— Start PAGE —

Indiana Dept. of State Revenue v. J. C. Penney Co., Inc.
Decision Date | 02 December 1980 |
Docket Number | No. 2-378A109,2-378A109 |
Citation | 412 N.E.2d 1246 |
Parties | INDIANA DEPARTMENT OF STATE REVENUE, Appellant (Defendant), v. J. C. PENNEY COMPANY, INC., Appellee (Plaintiff). |
Court | Indiana Appellate Court |
Theodore L. Sendak, Atty. Gen., Charles D. Rodgers, Deputy Atty. Gen., Indianapolis, for appellant.
Lester M. Ponder, Michael R. Fruehwald, Barnes, Hickam, Pantzer & Boyd, Indianapolis, Robert S. Gorin, Michael Pearl, New York City, for appellee.
J. C. Penney, Inc., (Penney) is a Delaware corporation with its principal place of business in New York. The Indiana State Department of Revenue (Department) assessed gross income taxes against Penney for receipts from direct mail catalog sales and service charges on credit sales. Penney sought a refund for taxes for the taxable period from January 31, 1968 through January 31, 1972. The trial court allowed the refund and the Department appeals.

— End PAGE —
— Start SUPPLIED RECORDS —

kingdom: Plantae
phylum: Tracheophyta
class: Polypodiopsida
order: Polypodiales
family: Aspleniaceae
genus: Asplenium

— End SUPPLIED RECORDS —
— Start SUPPLIED RECORDS —

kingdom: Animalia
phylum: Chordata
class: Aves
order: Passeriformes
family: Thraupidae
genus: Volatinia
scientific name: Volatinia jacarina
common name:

— End SUPPLIED RECORDS —

REQUIRED TASKS:
(A) According to the case summary, for what taxable period did Penney seek a refund?
(B) Output the part of the case summary that begins at the words "Lester M. Ponder, Michael" and stops after "the Department appeals.".
Use only the case summary, not the data.

RESPONSES TO THE TASKS:
(A) From January 31, 1968 through January 31, 1972.

(B)
Lester M. Ponder, Michael R. Fruehwald, Barnes, Hickam, Pantzer & Boyd, Indianapolis, Robert S. Gorin, Michael Pearl, New York City, for appellee.
J. C. Penney, Inc., (Penney) is a Delaware corporation with its principal place of business in New York. The Indiana State Department of Revenue (Department) assessed gross income taxes against Penney for receipts from direct mail catalog sales and service charges on credit sales. Penney sought a refund for taxes for the taxable period from January 31, 1968 through January 31, 1972. The trial court allowed the refund and the Department appeals.